The relatively low morbidity/mortality of trimodality treatment in patients with SSTs would be ascribed to the small size of the irradiation field, which is a known predictive factor for radiation toxicity. Theoretically, it would allow escalation of the radiation dose, however, intensification of chemotherapy and not radiotherapy should be the next logical step for further improvement of the results, because the relapse pattern in these cases is predominantly represented by distant metastases (Rusch et al, 2001; Kunitoh et al, 2003). Brain metastasis is also a challenging problem in cases with SSTs, and PCI may have a role in the management of these patients.

T4 tumours (other than SSTs)

Induction chemoradiotherapy might be beneficial for patients with other T4 diseases, which invade the major vessels or organs. Clinical response to the induction therapy may allow the surgeons to resect the initially unresectable tumour. However, surgical resection of T4 lung cancer, involving the carina, atrium, and/or vena cava, is technically challenging, and surgical morbidity is still high even for surgery alone (Tsuchiya et al, 1994).
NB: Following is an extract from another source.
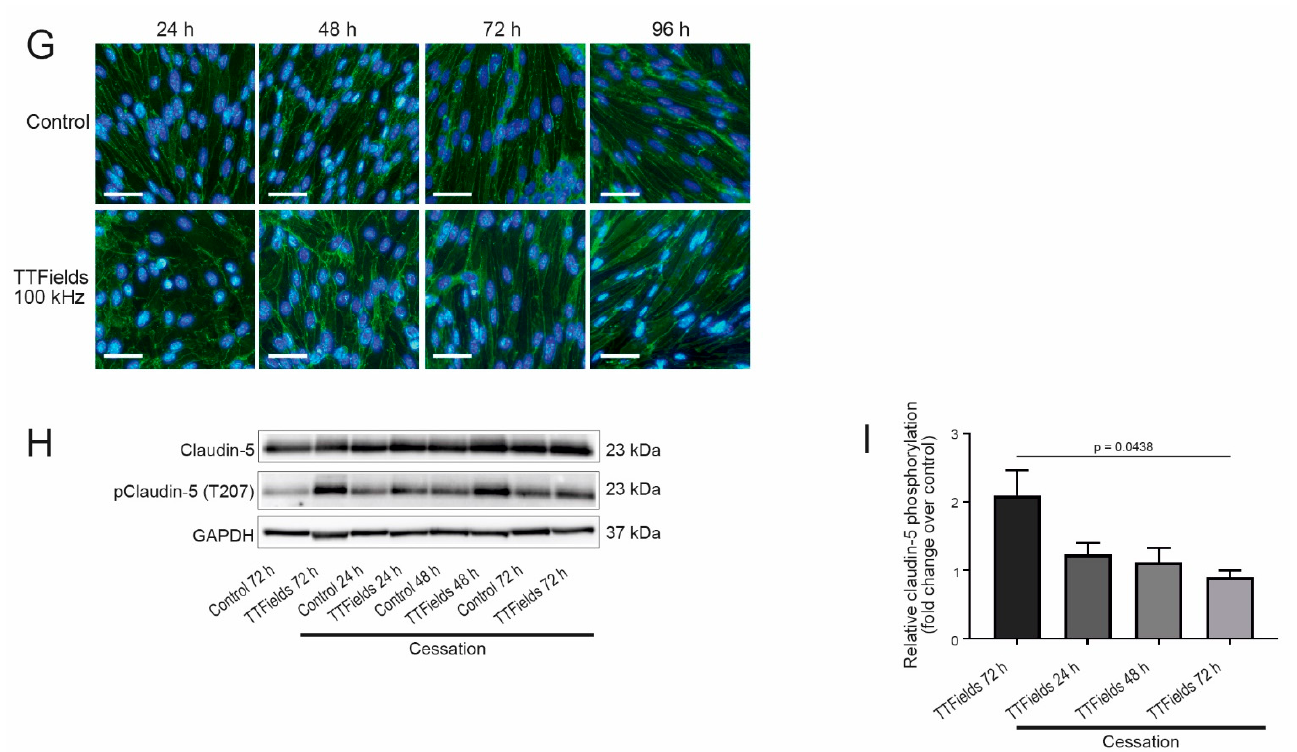
Figure 2. TTFields application promoted phosphorylation of claudin-5 in a ROCK-dependent manner. ( A ) Western blot analysis of GEF-H1 phosphorylated on S885 and claudin-5 phosphorylated on T207 in control and TTFields-treated cells. ( B ) Quantification of normalized relative levels of phosphory- lated compared to total levels of GEF-H1 from three to four Western blots for each condition. Asterisks indicate significant differences compared to the control. ( C ) RhoA activation was measured by the RhoA G-LISA activation assay. ( D ) Quantification of normalized relative levels of phosphorylated compared to total levels of claudin-5 from three to four Western blots for each condition. Asterisks in- dicate significant differences compared to the control. ( E ) ROCK activity expressed as the ratio of the OD of treated cells to the OD of untreated cells. Asterisks indicate significant differences compared to the control. ( F ) Inhibition of ROCK with 10 µ M fasudil in cerebEND cells treated with TTFields at 100 kHz for 72 h and untreated controls. Immunofluorescence staining with antibody against claudin-5 (green). Nuclear staining with DAPI (blue), scale bar = 50 µ m. Shown are representative images of n = 3 independent experiments. ( G ) Cells treated with TTFields at 100 kHz for 72 h were allowed to recover for 24, 48, 72, and 96 h at 37 ◦ C. They were then stained with antibody against claudin-5 conjugated to Alexa Fluor 488 (green). Nuclei were stained with DAPI (blue), magnifica- tion 40 × , scale bar = 200 µ m. Shown are representative images of n = 3 independent experiments. ( H ) Western blot analysis of phosphorylated claudin-5 after end of TTFields treatment. ( I ) Quantifica- tion of normalized relative levels of phosphorylated claudin-5 compared with total claudin-5 levels from two to four Western blots for each condition. OD, optical density. The stated p -value refers to differences between TTFields 72 h and the corresponding 72 h time point after TTFields cessation. To further visualize the involvement of ROCK in claudin-5 delocalization upon TTFields administration, cerebEND cells were treated with fasudil, a clinical agent known to inhibit ROCK [39], prior to immunofluorescence staining. With the application of 10 µ M fasudil, the distribution of claudin-5 in the cells to which TTFields were applied appeared more like untreated control cells that did not receive any treatment, than to cells that were subjected to TTFields but not fasudil (Figure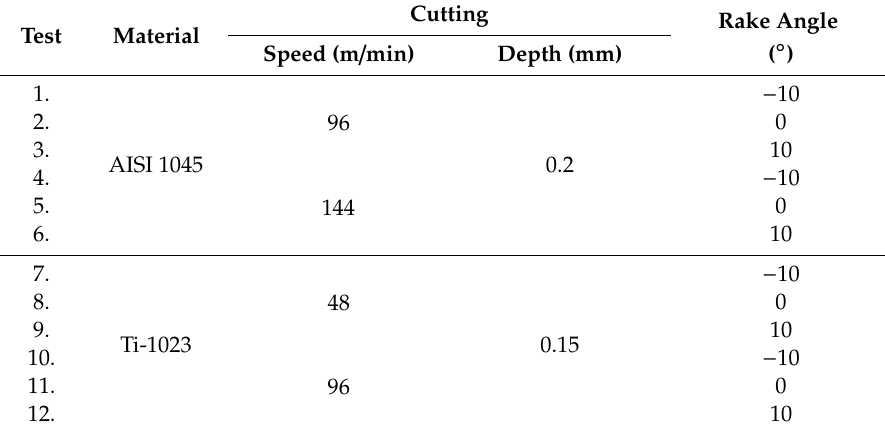
Table 4. Cutting parameters and tool orthogonal rake angles in the experimental and simulative cutting tests.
Grunenwald et al (2001) reported a surgical mortality after chemoradiotherpy of 7% and 5-year survival rate of 19%. As mediastinal cleaning by induction therapy was reported to be prognostic, patients with T4N0-1 disease might be good candidates for an attempt of this approach. However, this remains to be confirmed in a prospective study.

Summary and conclusions

Optimal management of patients undergoing trimodality treatment

The trimodality approach, although it is sometimes highly effective, poses substantial risks to the patients. The risk/benefit ratio must be carefully evaluated on an individual basis (Figures 1 and 2).

Figure 1
figure 1

Management of N2 disease patients potentially indicated for trimodality.

Figure 2
figure 2

Management of SST patients potentially indicated for trimodality.
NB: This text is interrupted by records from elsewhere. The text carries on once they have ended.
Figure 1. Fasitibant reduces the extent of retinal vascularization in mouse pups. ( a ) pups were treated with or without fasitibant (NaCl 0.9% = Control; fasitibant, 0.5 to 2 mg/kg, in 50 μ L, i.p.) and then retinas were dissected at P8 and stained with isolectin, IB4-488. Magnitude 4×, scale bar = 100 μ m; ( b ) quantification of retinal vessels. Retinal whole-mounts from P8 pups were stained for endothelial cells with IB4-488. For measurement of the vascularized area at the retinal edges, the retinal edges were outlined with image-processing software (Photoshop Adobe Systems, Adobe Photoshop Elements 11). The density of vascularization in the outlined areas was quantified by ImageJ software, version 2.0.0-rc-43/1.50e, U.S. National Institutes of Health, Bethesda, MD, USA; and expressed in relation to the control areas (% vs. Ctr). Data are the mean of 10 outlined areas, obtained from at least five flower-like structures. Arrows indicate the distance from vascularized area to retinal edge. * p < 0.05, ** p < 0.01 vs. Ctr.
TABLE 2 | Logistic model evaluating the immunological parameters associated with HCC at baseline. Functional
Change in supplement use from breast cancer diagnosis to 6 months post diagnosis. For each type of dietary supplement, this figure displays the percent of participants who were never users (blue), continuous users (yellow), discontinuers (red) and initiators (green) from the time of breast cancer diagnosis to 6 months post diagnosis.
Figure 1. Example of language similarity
As the candidates for this treatment approach have locally advanced disease, potential distant metastasis should be excluded by complete staging, preferably by methods including brain MRI and whole-body PET scans, before the initiation of therapy. After the induction therapy, in addition to re-staging of the local disease by CT imaging, brain MRI should be repeated, considering the high risk of brain metastasis.
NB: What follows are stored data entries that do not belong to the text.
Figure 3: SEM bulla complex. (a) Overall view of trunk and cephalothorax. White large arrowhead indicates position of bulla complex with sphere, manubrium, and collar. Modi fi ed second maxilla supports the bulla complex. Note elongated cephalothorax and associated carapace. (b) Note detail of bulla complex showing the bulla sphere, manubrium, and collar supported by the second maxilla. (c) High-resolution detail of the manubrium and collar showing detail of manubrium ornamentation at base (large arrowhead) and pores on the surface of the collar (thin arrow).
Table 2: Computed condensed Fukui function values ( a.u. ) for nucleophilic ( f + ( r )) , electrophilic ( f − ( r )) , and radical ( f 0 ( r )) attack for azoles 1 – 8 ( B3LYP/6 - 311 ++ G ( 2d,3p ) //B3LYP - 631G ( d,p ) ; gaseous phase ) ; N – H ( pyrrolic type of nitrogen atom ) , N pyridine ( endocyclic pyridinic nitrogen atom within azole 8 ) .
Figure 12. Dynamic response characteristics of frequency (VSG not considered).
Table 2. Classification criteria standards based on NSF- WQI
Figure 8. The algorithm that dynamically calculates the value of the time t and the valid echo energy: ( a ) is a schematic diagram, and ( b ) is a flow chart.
Although downstaging of the tumour after induction chemoradiotherapy sometimes does occur, physicians should not enrol patients with technically unresectable disease at presentation, with the hope of conversion of unresectable to resectable disease after induction therapy. The exception, of course, is SST, in which apparently unresectable T4 disease at presentation does not represent a contraindication to trimodality treatment aimed at complete resection (Rusch et al, 2001; Kunitoh et al, 2003). There are no data on the results of trimodality treatment in cases of SSTs with N2 disease, therefore, this approach cannot yet be recommended for these patients at present.

Right pneumonectomy after induction chemoradiotherapy has been reported to be associated with unacceptably high surgical morbidity/mortality (Albain et al, 2005), and patients in whom a right pneumonectomy for R0 resection would be indicated should be very cautiously evaluated to determine whether or not they might be suitable candidates for the trimodality approach. Physicians should also be discouraged from considering the trimodality approach for such a patient in the hope of downstaging of the tumour with induction therapy.

Conclusions

For locally advanced NSCLC patients with clinical N2 disease, the trimodality approach, although promising, should still be considered as investigational therapy. The suitability of a given patient for this therapy must be meticulously determined by surgeons, radiation oncologists, medical oncologists and chest physicians. For SSTs, the trimodality approach can now be considered as standard therapy, but it should be managed by an experienced multimodality team as the risk remains substantial, with a treatment-related death rate of 4%. Enrolment of patients into clinical trials is strongly encouraged as there still remain numerous unanswered questions.